Encuentro con el Diablo

encuentro-con-el-diabloEl bar está full de gente, las conversaciones giran a mi alrededor, el día a sido muy largo. Lo único que deseo es mi cama y alguien en ella esperándome, pero desde hace más de seis meses no hay nadie, sólo sábanas frías y demasiado espacio en ella. La bulla me atormenta, sin despedirme decido salir. Veo una puerta lateral por donde ha salido un empleado, lo sigo y desemboca en un callejón oscuro.

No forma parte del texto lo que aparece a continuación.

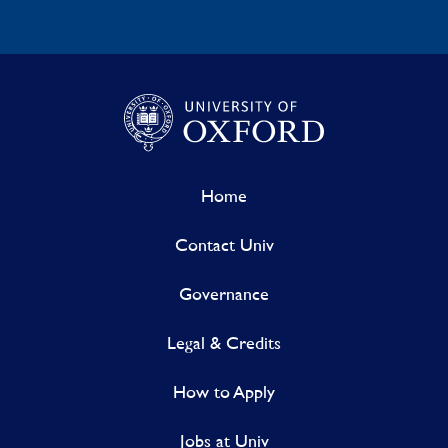
Home
Contact Univ
Governance
Legal & Credits
How to Apply
Jobs at Univ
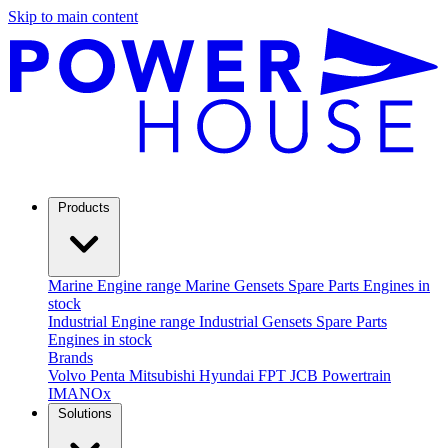
Skip to main content
Products
Marine
Engine range
Marine Gensets
Spare Parts
Engines in
stock
Industrial
Engine range
Industrial Gensets
Spare Parts
Engines in stock
Brands
Volvo Penta
Mitsubishi
Hyundai
FPT
JCB Powertrain
IMANOx
Solutions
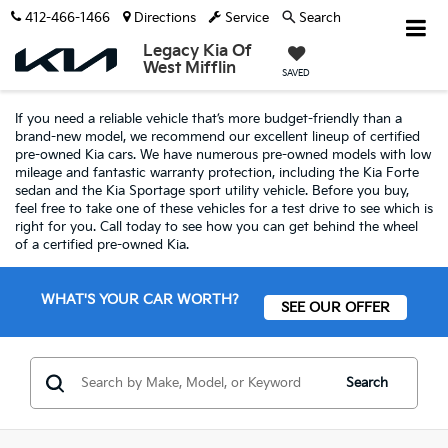
412-466-1466
Directions
Service
Search
Legacy Kia Of
West Mifflin
SAVED
If you need a reliable vehicle that’s more budget-friendly than a
brand-new model, we recommend our excellent lineup of certified
pre-owned Kia cars. We have numerous pre-owned models with low
mileage and fantastic warranty protection, including the Kia Forte
sedan and the Kia Sportage sport utility vehicle. Before you buy,
feel free to take one of these vehicles for a test drive to see which is
right for you. Call today to see how you can get behind the wheel
of a certified pre-owned Kia.
WHAT'S YOUR CAR WORTH?
SEE OUR OFFER
Search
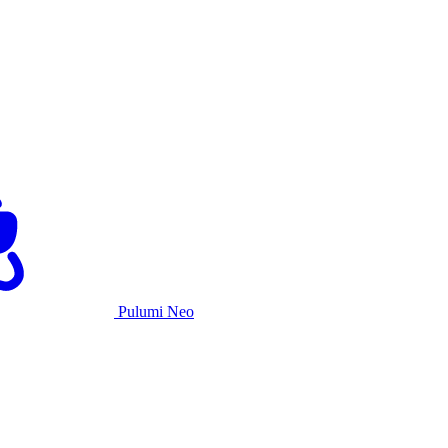
Pulumi Neo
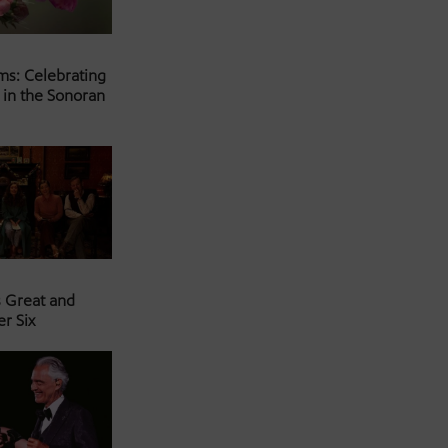
ms: Celebrating
 in the Sonoran
s Great and
er Six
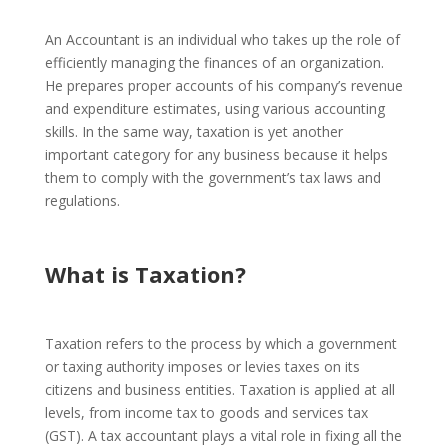
An Accountant is an individual who takes up the role of
efficiently managing the finances of an organization.
He prepares proper accounts of his company’s revenue
and expenditure estimates, using various accounting
skills.
In the same way, taxation is yet another
important category for any business because it helps
them to comply with the government’s tax laws and
regulations.
What is Taxation?
Taxation refers to the process by which a government
or taxing authority imposes or levies taxes on its
citizens and business entities. Taxation is applied at all
levels, from income tax to goods and services tax
(GST).
A tax accountant plays a vital role in fixing all the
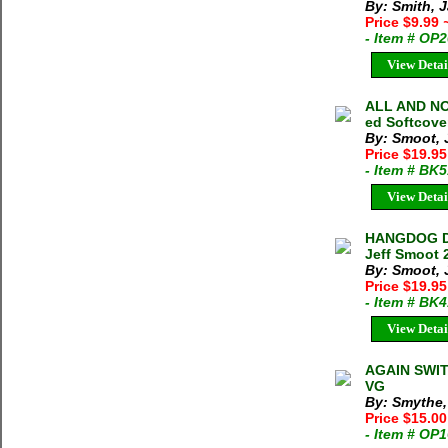
By: Smith, 
Price $9.99
- Item # OP
View Detai
ALL AND NO
ed Softcove
By: Smoot, 
Price $19.9
- Item # BK
View Detai
HANGDOG DA
Jeff Smoot 
By: Smoot, 
Price $19.9
- Item # BK
View Detai
AGAIN SWIT
VG
By: Smythe,
Price $15.00
- Item # OP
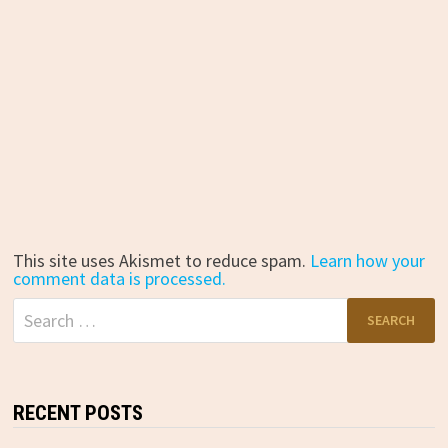
This site uses Akismet to reduce spam.
Learn how your
comment data is processed.
Search
for:
RECENT POSTS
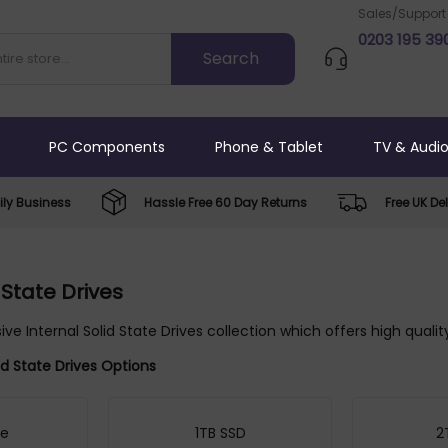
Sales/Support
0203 195 39
PC Components
Phone & Tablet
TV & Audi
ly Business
Hassle Free 60 Day Returns
Free UK Del
 State Drives
ive Internal Solid State Drives collection which offers high quali
lid State Drives Options
ve
1TB SSD
2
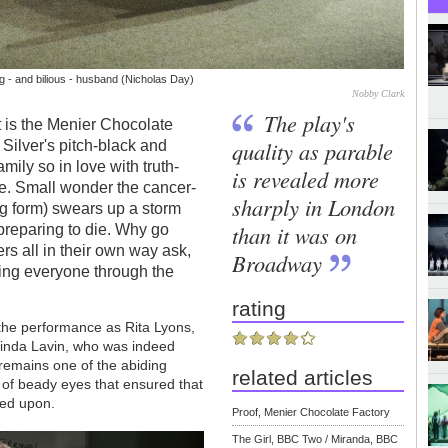
ng - and bilious - husband (Nicholas Day)
Nobby Clark
The play's
 is the Menier Chocolate
quality as parable
 Silver's pitch-black and
ily so in love with truth-
is revealed more
live. Small wonder the cancer-
sharply in London
ng form) swears up a storm
than it was on
l preparing to die. Why go
ers all in their own way ask,
Broadway
ing everyone through the
rating
 the performance as Rita Lyons,
Linda Lavin, who was indeed
 remains one of the abiding
related articles
r of beady eyes that ensured that
ked upon.
Proof, Menier Chocolate Factory
The Girl, BBC Two / Miranda, BBC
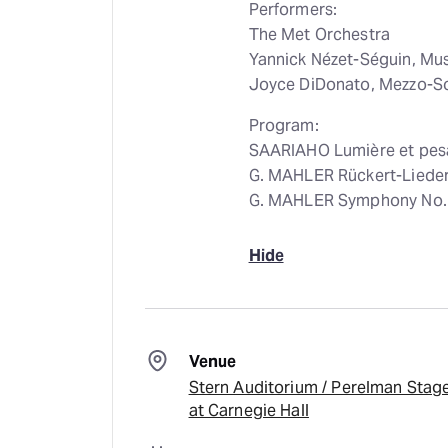
Performers:
The Met Orchestra
Yannick Nézet-Séguin, Mu
Joyce DiDonato, Mezzo-S
Program:
SAARIAHO Lumière et pes
G. MAHLER Rückert-Liede
G. MAHLER Symphony No. 
Hide
Venue
Stern Auditorium / Perelman Stag
at Carnegie Hall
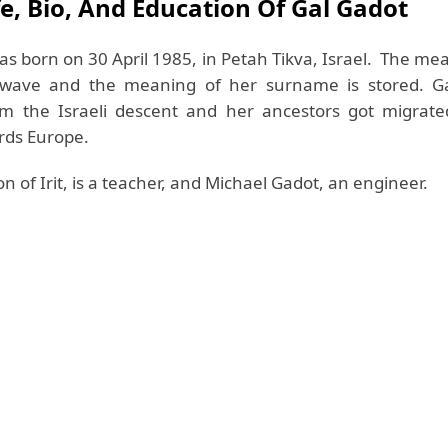
fe, Bio, And Education Of Gal Gadot
as born on 30 April 1985, in Petah Tikva, Israel. The me
wave and the meaning of her surname is stored. Ga
om the Israeli descent and her ancestors got migrat
rds Europe.
n of Irit, is a teacher, and Michael Gadot, an engineer.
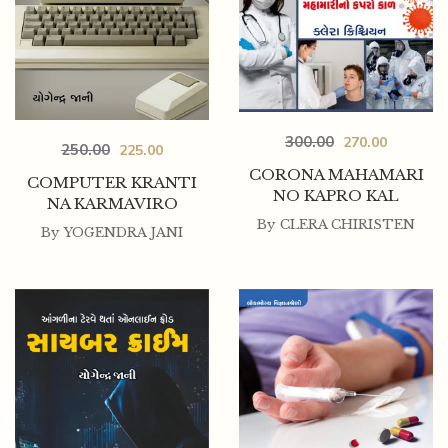
300.00
270.00
250.00
225.00
CORONA MAHAMARI
COMPUTER KRANTI
NO KAPRO KAL
NA KARMAVIRO
By
CLERA CHIRISTEN
By
YOGENDRA JANI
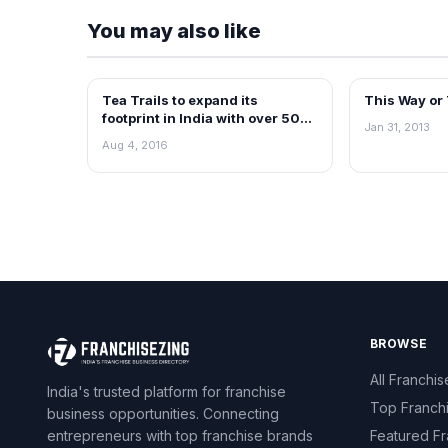
You may also like
Tea Trails to expand its
This Way or
BLOG
BLOG
footprint in India with over 500
Jan 31, 2013
outlets by 2020
Aug 4, 2016
BROWSE
All Franchis
India's trusted platform for franchise
Top Franch
business opportunities. Connecting
entrepreneurs with top franchise brands
Featured Fr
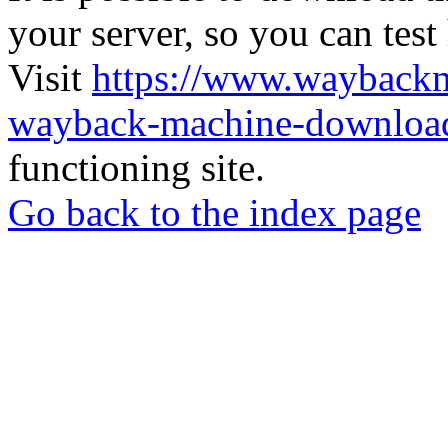
your server, so you can test
Visit
https://www.wayback
wayback-machine-download
functioning site.
Go back to the index page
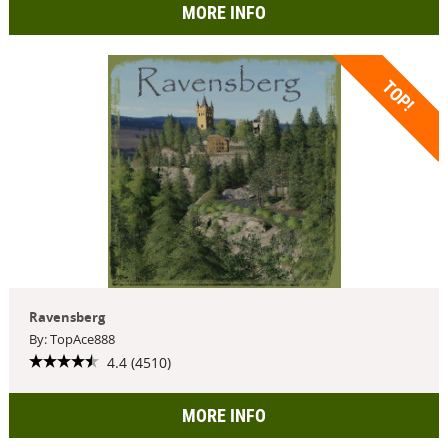
MORE INFO
TOP!
Ravensberg
By: TopAce888
4.4 (4510)
MORE INFO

A penas doy unos pasos la temperatura sube varios grados, la ropa se incrusta en mi piel, me molesta. Entonces lo veo, cazadora negra, jeans oscuros junto con unos lentes que ocultan su mirada. Estoy paralizada. Se mueve como un depredador, me presiona contra la pared y su boca toma la mía con una necesidad salvaje, está caliente muy caliente. Me besa las mejillas y el cuello, me muerde y siento el ardor en el lugar donde lo hizo, eso me excita.

Baja mis shorts violentamente, no puedo hacer nada. Se arrodilla ante mí y acerca su boca a mi sexo, el calor me quema y no me había dado cuenta como me pone. Su boca arranca mi tanga y pasa su lengua con maestría. Abro las piernas para él, me expongo me llevo las manos a mis pechos y me los acaricio, duelen. Él hace círculos con su lengua mientras introduce un dedo en mi interior, luego otro, estoy que ardo.

Mete y saca sus dedos sin dejar de comerme con la boca. Sus manos me tienen tomadas las piernas. Empiezo a temblar, la presión en mi vientre crece y crece. Me pellizco con fuerza mis pezones; tengo la saliva espesa, no dejo de jadear. Sus lentes caen al suelo y veo sus ojos, son dos ventanas de fuego. El Diablo ha venido por mí.

Se abre la puerta del bar y sale el mismo empleado con un cigarrillo en la boca. Miro hacia el suelo donde mi Diablo estaba hace solo un segundo y ya no está. Estoy sola sin nada por debajo de mi cintura, pegada a una pared de un callejón y con el orgasmo más fuerte de mi vida a punto de explotar.

El chico me observa, le devuelvo la mirada y llevo mi mano derecha a mi sexo dispuesta a terminar lo que el Diablo comenzó. Solo necesito tres veces para gritar de placer ante la mirada de deseo del trabajador.